Haji dan Rasisme Barat

Shamsi Ali Al-Kajangi

Shamsi Ali — Satu Indonesia
22 Juni 2024 08:00
Haji dan Rasisme Barat

MANHATTAN, 20 Juni 2024 - Jika kita membaca ayat-ayat Al-Qur’an tentang haji akan didapati bahwa perintah melaksanakan ibadah ini tidak memakai kata “Mukmin” atau “Muslim”. Melainkan kata “manusia” (an-naas). Padahal kita tahu bahwa berhaji adalah kewajiban bagi orang-orang Muslim atau Mukmin.

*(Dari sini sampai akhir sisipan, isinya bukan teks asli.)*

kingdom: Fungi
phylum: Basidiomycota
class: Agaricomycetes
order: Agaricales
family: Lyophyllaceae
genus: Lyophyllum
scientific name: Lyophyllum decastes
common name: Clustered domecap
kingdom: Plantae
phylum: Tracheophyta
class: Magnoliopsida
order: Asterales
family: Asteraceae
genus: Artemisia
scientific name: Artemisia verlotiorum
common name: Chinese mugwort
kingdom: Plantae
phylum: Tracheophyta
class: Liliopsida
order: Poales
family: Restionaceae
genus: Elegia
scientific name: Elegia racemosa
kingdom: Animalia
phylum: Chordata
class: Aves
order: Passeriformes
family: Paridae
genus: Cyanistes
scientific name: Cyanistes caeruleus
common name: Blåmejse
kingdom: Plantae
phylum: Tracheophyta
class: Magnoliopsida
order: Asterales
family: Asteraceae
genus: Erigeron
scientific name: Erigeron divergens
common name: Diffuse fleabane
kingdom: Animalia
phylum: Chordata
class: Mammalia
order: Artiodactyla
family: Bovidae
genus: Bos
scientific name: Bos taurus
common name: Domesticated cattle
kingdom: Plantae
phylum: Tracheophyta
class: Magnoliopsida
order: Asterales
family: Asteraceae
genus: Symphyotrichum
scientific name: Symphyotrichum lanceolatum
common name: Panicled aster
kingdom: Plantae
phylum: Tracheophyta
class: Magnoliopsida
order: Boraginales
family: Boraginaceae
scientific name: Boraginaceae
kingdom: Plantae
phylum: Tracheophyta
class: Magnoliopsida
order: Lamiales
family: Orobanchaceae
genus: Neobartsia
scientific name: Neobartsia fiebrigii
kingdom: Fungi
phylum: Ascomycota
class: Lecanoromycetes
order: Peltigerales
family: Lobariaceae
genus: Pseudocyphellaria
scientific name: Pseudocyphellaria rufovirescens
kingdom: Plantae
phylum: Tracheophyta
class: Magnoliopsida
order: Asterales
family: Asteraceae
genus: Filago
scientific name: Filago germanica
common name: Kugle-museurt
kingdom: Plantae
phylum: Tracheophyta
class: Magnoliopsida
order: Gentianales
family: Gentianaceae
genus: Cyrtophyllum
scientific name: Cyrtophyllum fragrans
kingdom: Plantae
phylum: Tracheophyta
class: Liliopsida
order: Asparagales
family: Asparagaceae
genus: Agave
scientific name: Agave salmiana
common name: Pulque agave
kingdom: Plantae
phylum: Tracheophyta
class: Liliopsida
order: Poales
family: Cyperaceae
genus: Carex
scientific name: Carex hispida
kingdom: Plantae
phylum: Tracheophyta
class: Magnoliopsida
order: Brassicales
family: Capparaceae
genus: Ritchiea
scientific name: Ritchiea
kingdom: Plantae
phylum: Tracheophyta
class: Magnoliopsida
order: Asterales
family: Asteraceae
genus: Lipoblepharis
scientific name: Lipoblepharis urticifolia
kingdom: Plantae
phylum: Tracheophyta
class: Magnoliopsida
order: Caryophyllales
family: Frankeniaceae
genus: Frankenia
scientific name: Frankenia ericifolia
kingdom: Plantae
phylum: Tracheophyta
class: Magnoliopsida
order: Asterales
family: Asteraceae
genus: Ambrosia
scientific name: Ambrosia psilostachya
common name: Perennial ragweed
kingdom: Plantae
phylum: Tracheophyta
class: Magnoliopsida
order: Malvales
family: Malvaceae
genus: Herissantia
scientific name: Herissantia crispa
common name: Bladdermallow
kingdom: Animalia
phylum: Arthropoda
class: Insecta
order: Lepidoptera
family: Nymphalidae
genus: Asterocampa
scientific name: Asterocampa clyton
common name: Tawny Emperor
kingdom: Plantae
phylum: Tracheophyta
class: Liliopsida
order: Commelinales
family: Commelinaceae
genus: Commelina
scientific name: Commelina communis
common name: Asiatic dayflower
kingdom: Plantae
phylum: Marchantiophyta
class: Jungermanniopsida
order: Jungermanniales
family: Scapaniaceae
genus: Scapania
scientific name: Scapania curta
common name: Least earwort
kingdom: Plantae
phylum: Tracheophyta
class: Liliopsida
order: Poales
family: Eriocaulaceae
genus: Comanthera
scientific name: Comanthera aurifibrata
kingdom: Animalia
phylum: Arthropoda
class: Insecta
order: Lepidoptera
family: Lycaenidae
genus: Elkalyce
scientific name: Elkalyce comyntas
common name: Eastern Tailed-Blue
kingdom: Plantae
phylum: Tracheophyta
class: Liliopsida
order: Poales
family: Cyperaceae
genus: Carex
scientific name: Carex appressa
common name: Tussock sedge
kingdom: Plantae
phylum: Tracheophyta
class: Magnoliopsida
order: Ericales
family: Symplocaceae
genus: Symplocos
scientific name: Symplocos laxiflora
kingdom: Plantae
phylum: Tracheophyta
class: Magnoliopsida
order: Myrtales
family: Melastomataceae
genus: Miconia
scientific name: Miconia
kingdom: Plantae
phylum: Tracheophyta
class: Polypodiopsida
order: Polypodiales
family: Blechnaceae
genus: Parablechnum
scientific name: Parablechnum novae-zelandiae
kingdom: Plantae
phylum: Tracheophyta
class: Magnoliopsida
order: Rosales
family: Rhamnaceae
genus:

Di antara ayat-ayat itu adalah: “dan umumkan kepada manusia untuk berhaji niscaya mereka akan datang padamu dengan berjalan kaki dan menaiki onta-onta yang jinak. Mereka datang dari tempat-tempat yang jauh”. Di surah lain Allah menegaskan: “dan untuk Allah atas manusia melaksanakan haji ke baitullah bagi siapa yang mampu”.  Tentu ini menunjukkan bahwa ibadah haji merupakan ibadah yang merepresentasi wajah Universal atau wajah global Islam. Bahwa Islam itu adalah agama yang hadir untuk penjuru dunia. Sekaligus mengajarkan bahwa Islam memang dimaksudkan untuk semua manusia tanpa kecuali. Dan semua manusia memiliki akses yang sama kepada Islam tanpa ada perbedaan.

Oleh karena haji merepresentasi tabiat Islam dan umatnya yang universal dan global maka tidak mengherankan jika deklarasi kesetaraan manusia yang universal juga dideklarasikan oleh Rasulullah di saat melaksanakan ibadah haji. Haji Rasulullah yang sangat populer dengan haji wada’ itu menjadi momentum yang sangat tepat untuk beliau menyampaikan ajaran Islam yang menyetarakan manusia dalam khotbah monumental beliau yang dikenal “Khotbah al-wada”.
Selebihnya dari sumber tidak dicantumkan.